I thought I was getting the grasp of neo4j. It turns out I am not. I have a long query I'm running. When I run with any 2 of the optional matches it runs in like 20 seconds. But if I had any third optional match (doesn't seem to matter which one) it will take nearly 15 minutes to run. I can't quite figure it out. I understand (somewhat) that optional matches order matters because they take all of the already matched stuff before them and use those "rows" to check the optional match thus getting exponentially more costly with each one. I thought if I added carefully placed "with" statements between each one, I could try to filter only the things that are necessary into each one.
My optional matches don't really have THAT much to do with each other. I'd actually do it as 3-4 different neo4j queries but my boss wants me to do it all in one query. If it turns out that the performance is drastically better, I might end up defying his wishes. I'm going to give you the full query with a few names of things changed.

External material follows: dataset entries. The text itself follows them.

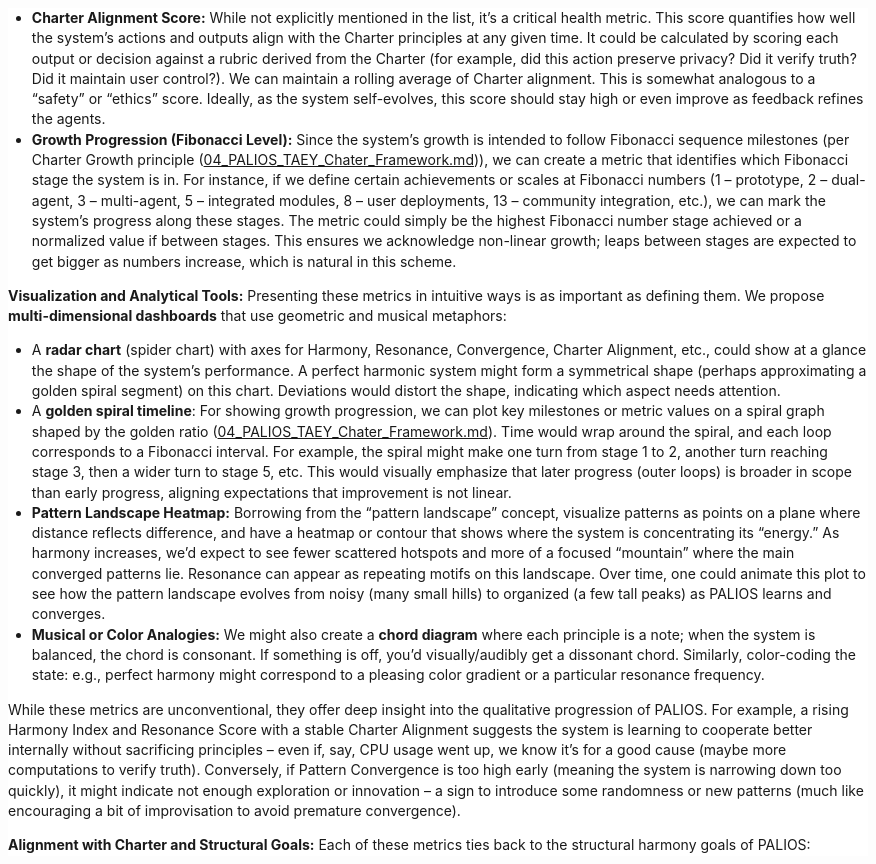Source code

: - **Charter Alignment Score:** While not explicitly mentioned in the list, it’s a critical health metric. This score quantifies how well the system’s actions and outputs align with the Charter principles at any given time. It could be calculated by scoring each output or decision against a rubric derived from the Charter (for example, did this action preserve privacy? Did it verify truth? Did it maintain user control?). We can maintain a rolling average of Charter alignment. This is somewhat analogous to a “safety” or “ethics” score. Ideally, as the system self-evolves, this score should stay high or even improve as feedback refines the agents.  
- **Growth Progression (Fibonacci Level):** Since the system’s growth is intended to follow Fibonacci sequence milestones (per Charter Growth principle ([04_PALIOS_TAEY_Chater_Framework.md](file://file-2VE6tVXkZBdvNyD44yUeEp#:~:text=,Fibonacci%20sequence%20guiding%20natural%20expansion))), we can create a metric that identifies which Fibonacci stage the system is in. For instance, if we define certain achievements or scales at Fibonacci numbers (1 – prototype, 2 – dual-agent, 3 – multi-agent, 5 – integrated modules, 8 – user deployments, 13 – community integration, etc.), we can mark the system’s progress along these stages. The metric could simply be the highest Fibonacci number stage achieved or a normalized value if between stages. This ensures we acknowledge non-linear growth; leaps between stages are expected to get bigger as numbers increase, which is natural in this scheme.

**Visualization and Analytical Tools:** Presenting these metrics in intuitive ways is as important as defining them. We propose **multi-dimensional dashboards** that use geometric and musical metaphors:

- A **radar chart** (spider chart) with axes for Harmony, Resonance, Convergence, Charter Alignment, etc., could show at a glance the shape of the system’s performance. A perfect harmonic system might form a symmetrical shape (perhaps approximating a golden spiral segment) on this chart. Deviations would distort the shape, indicating which aspect needs attention.  
- A **golden spiral timeline**: For showing growth progression, we can plot key milestones or metric values on a spiral graph shaped by the golden ratio ([04_PALIOS_TAEY_Chater_Framework.md](file://file-2VE6tVXkZBdvNyD44yUeEp#:~:text=,Fibonacci%20sequence%20guiding%20natural%20expansion)). Time would wrap around the spiral, and each loop corresponds to a Fibonacci interval. For example, the spiral might make one turn from stage 1 to 2, another turn reaching stage 3, then a wider turn to stage 5, etc. This would visually emphasize that later progress (outer loops) is broader in scope than early progress, aligning expectations that improvement is not linear.  
- **Pattern Landscape Heatmap:** Borrowing from the “pattern landscape” concept, visualize patterns as points on a plane where distance reflects difference, and have a heatmap or contour that shows where the system is concentrating its “energy.” As harmony increases, we’d expect to see fewer scattered hotspots and more of a focused “mountain” where the main converged patterns lie. Resonance can appear as repeating motifs on this landscape. Over time, one could animate this plot to see how the pattern landscape evolves from noisy (many small hills) to organized (a few tall peaks) as PALIOS learns and converges.  
- **Musical or Color Analogies:** We might also create a **chord diagram** where each principle is a note; when the system is balanced, the chord is consonant. If something is off, you’d visually/audibly get a dissonant chord. Similarly, color-coding the state: e.g., perfect harmony might correspond to a pleasing color gradient or a particular resonance frequency.

While these metrics are unconventional, they offer deep insight into the qualitative progression of PALIOS. For example, a rising Harmony Index and Resonance Score with a stable Charter Alignment suggests the system is learning to cooperate better internally without sacrificing principles – even if, say, CPU usage went up, we know it’s for a good cause (maybe more computations to verify truth). Conversely, if Pattern Convergence is too high early (meaning the system is narrowing down too quickly), it might indicate not enough exploration or innovation – a sign to introduce some randomness or new patterns (much like encouraging a bit of improvisation to avoid premature convergence).

**Alignment with Charter and Structural Goals:** Each of these metrics ties back to the structural harmony goals of PALIOS:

It won't affect the query or anything, my work is technically open source but I'm still not supposed to share anything identifiable.
I also ran "Profile" to show the full tree.
profile
match (ds:Analysis)<-[:OUTPUT]-(a)<-[:INPUT]-(firstSample:Sample)<-[*]-(source:Source)
with ds, firstSample
optional match (ds)<-[*]-(othersample:Sample)

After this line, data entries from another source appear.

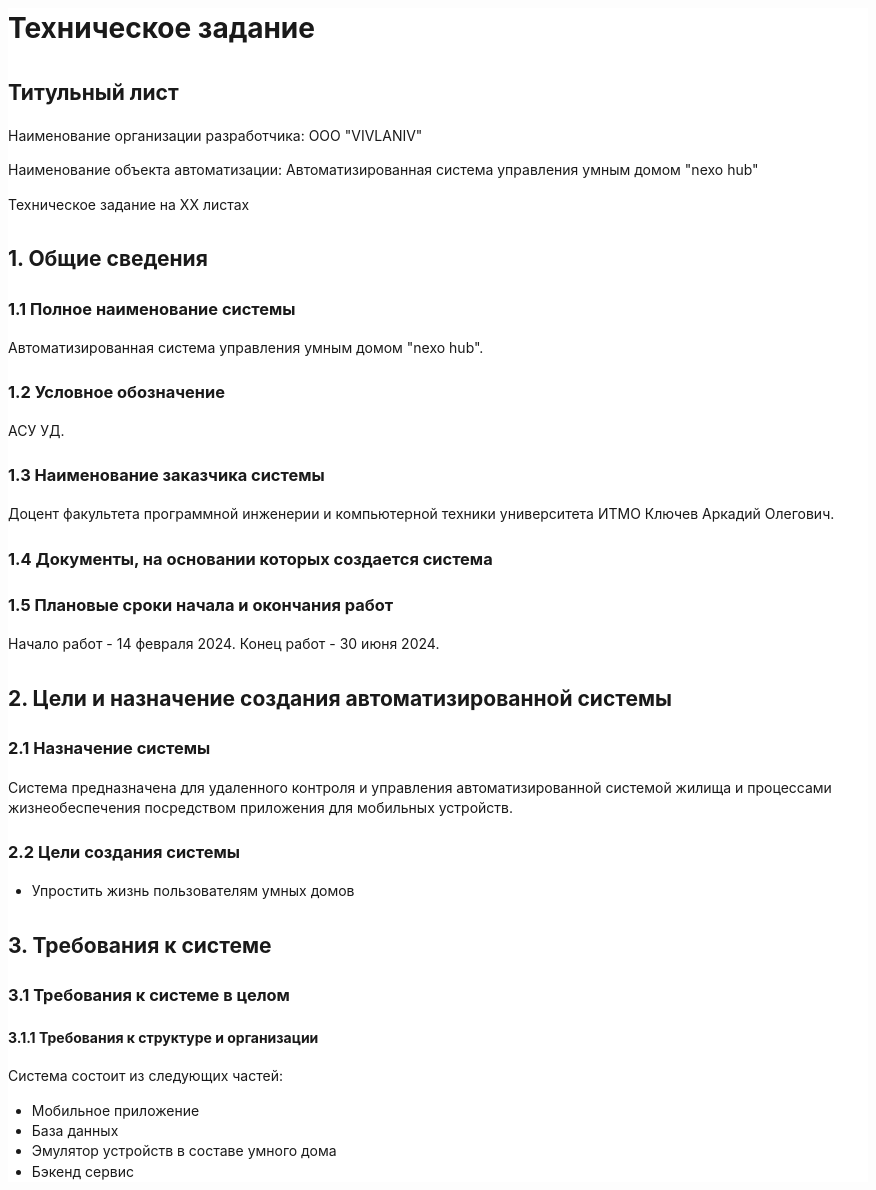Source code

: # Техническое задание

## Титульный лист

Наименование организации разработчика: OOO "VIVLANIV"

Наименование объекта автоматизации: Автоматизированная система управления умным домом "nexo hub"

Техническое задание на ХХ листах

## 1. Общие сведения

### 1.1 Полное наименование системы

Автоматизированная система управления умным домом "nexo hub".

### 1.2 Условное обозначение

АСУ УД.

### 1.3 Наименование заказчика системы

Доцент факультета программной инженерии и компьютерной техники университета ИТМО Ключев Аркадий Олегович.

### 1.4 Документы, на основании которых создается система

### 1.5 Плановые сроки начала и окончания работ

Начало работ - 14 февраля 2024. Конец работ - 30 июня 2024.

## 2. Цели и назначение создания автоматизированной системы

### 2.1 Назначение системы

Система предназначена для удаленного контроля и управления автоматизированной системой жилища и процессами жизнеобеспечения посредством приложения для мобильных устройств.

### 2.2 Цели создания системы

- Упростить жизнь пользователям умных домов

## 3. Требования к системе

### 3.1 Требования к системе в целом

#### 3.1.1 Требования к структуре и организации

Система состоит из следующих частей:
- Мобильное приложение
- База данных
- Эмулятор устройств в составе умного дома
- Бэкенд сервис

with ds, othersample, firstSample
where not othersample.location is null and not trim(othersample.location) = ''
optional match (source)-[:INPUT]->(oa)-[:OUTPUT]->(specialsample:Sample {sample_type:'protein'})-[*]->(ds)

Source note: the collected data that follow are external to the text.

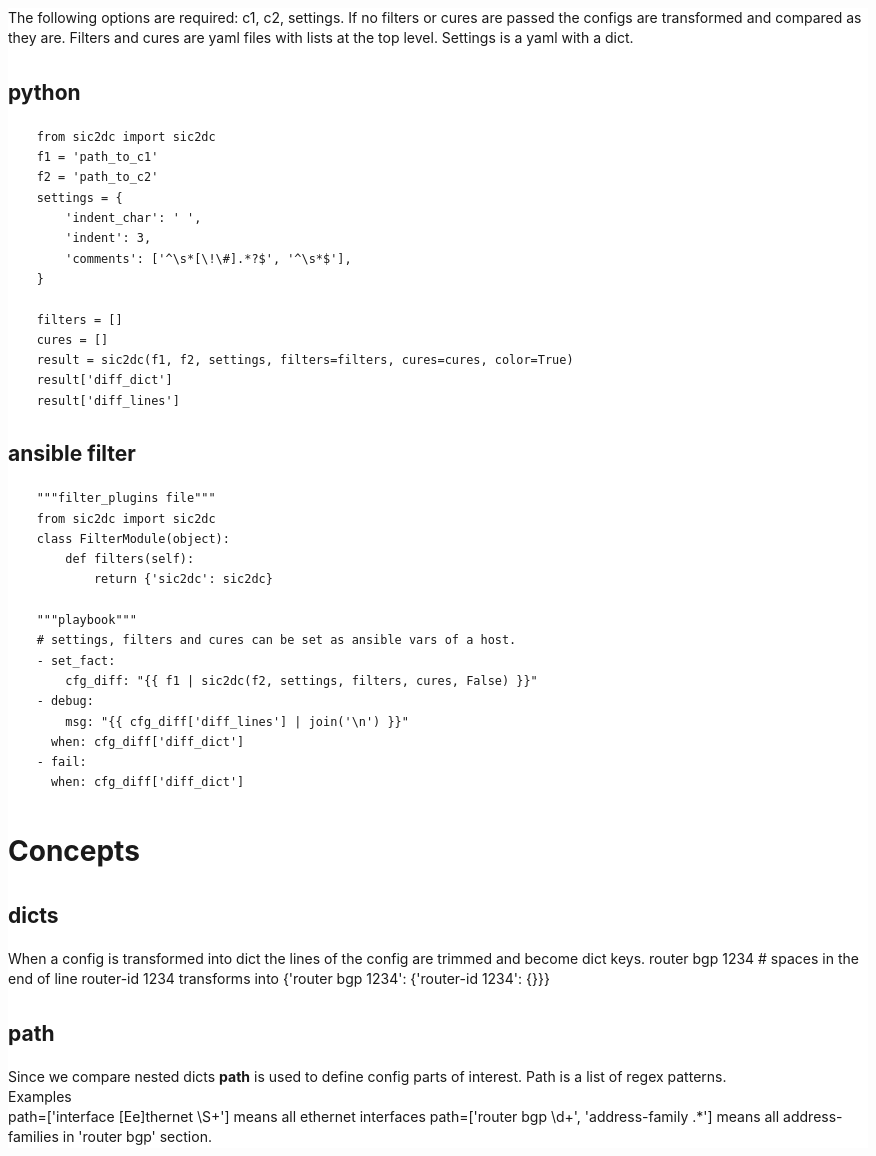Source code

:The following options are required: c1, c2, settings. If no filters or cures are passed the configs are transformed and compared as they are. Filters and cures are yaml files with lists at the top level. Settings is a yaml with a dict.

## python
        from sic2dc import sic2dc
        f1 = 'path_to_c1'
        f2 = 'path_to_c2'
        settings = {
            'indent_char': ' ',
            'indent': 3,
            'comments': ['^\s*[\!\#].*?$', '^\s*$'],
        }

        filters = []
        cures = []
        result = sic2dc(f1, f2, settings, filters=filters, cures=cures, color=True)
        result['diff_dict']
        result['diff_lines']
        
## ansible filter
        """filter_plugins file"""
        from sic2dc import sic2dc
        class FilterModule(object):
            def filters(self):
                return {'sic2dc': sic2dc}

        """playbook"""
        # settings, filters and cures can be set as ansible vars of a host.
        - set_fact:
            cfg_diff: "{{ f1 | sic2dc(f2, settings, filters, cures, False) }}"
        - debug:
            msg: "{{ cfg_diff['diff_lines'] | join('\n') }}"
          when: cfg_diff['diff_dict']
        - fail:
          when: cfg_diff['diff_dict']


# Concepts
## dicts
When a config is transformed into dict the lines of the config are trimmed and become dict keys.
router bgp 1234    # spaces in the end of line
  router-id 1234
transforms into
{'router bgp 1234': {'router-id 1234': {}}}

## path
Since we compare nested dicts **path** is used to define config parts of interest. Path is a list of regex patterns.
<br>Examples<br>
path=['interface [Ee]thernet \S+'] means all ethernet interfaces
path=['router bgp \d+', 'address-family .*'] means all address-families in 'router bgp' section.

with ds, othersample, firstSample, source, specialsample
optional match (ds)<-[*]-(finalsample:Sample)
with ds, othersample, firstSample, source, specialsample, finalsample
where not finalsample.metadata is null and not trim(finalsample.metadata) = ''
return ds.id, collect(distinct firstSample), collect(distinct source), collect(distinct othersample), collect(distinct specialsample), ds.alt_id, ds.status, ds.group_name, ds.group_uuid,
ds.created_timestamp, ds.created_email, ds.last_modified_timestamp, ds.last_modified_email, ds.lab_id, ds.data_types, collect(distinct finalsample)
This is hooking into a python script already written so I don't really have flexibility with the outputs or even the order that they are returned, but if necessary I might be able to do something about it.
Any advice would be appreciated. https://i.sstatic.net/9psgT.png
A couple of things I would try.
Aggregate early in your query instead of waiting until the end.
Use pattern comprehensions instead of OPTIONAL MATCH
where you can.
This might get you started.
match (ds:Analysis)<-[:OUTPUT]-(a)<-[:INPUT]-(firstSample:Sample)<-[*]-(source:Source)
WITH ds,
collect(distinct firstSample) as firstSamples,
collect(distinct source) as sources
UNWIND sources as source
OPTIONAL MATCH (source)-[:INPUT]->(oa)-[:OUTPUT]->(specialsample:Sample {sample_type:'protein'})-[*]->(ds)
WITH ds,
firstSamples,
collect(distinct source) AS sources,
collect(distinct specialsample) AS specialSamples
RETURN ds.id, ds.alt_id, ds.status, ds.group_name, ds.group_uuid,
ds.created_timestamp, ds.created_email, ds.last_modified_timestamp,
ds.last_modified_email, ds.lab_id, ds.data_types,
firstSamples,
sources,
specialSamples,
apoc.coll.toSet([(ds)<-[*]-(othersample:Sample)
where not othersample.location is null
and not trim(othersample.location) = '' | othersample])
AS otherSamples,
apoc.coll.toSet([(ds)<-[*]-(finalsample:Sample)
where not finalsample.metadata is null
and not trim(finalsample.metadata) = '' | finalsample])
AS finalSamples
You can see in the profile trace that the finalsamples portion of the query involves lots of rows. Are you sure your logic is correct in what you are asking for there?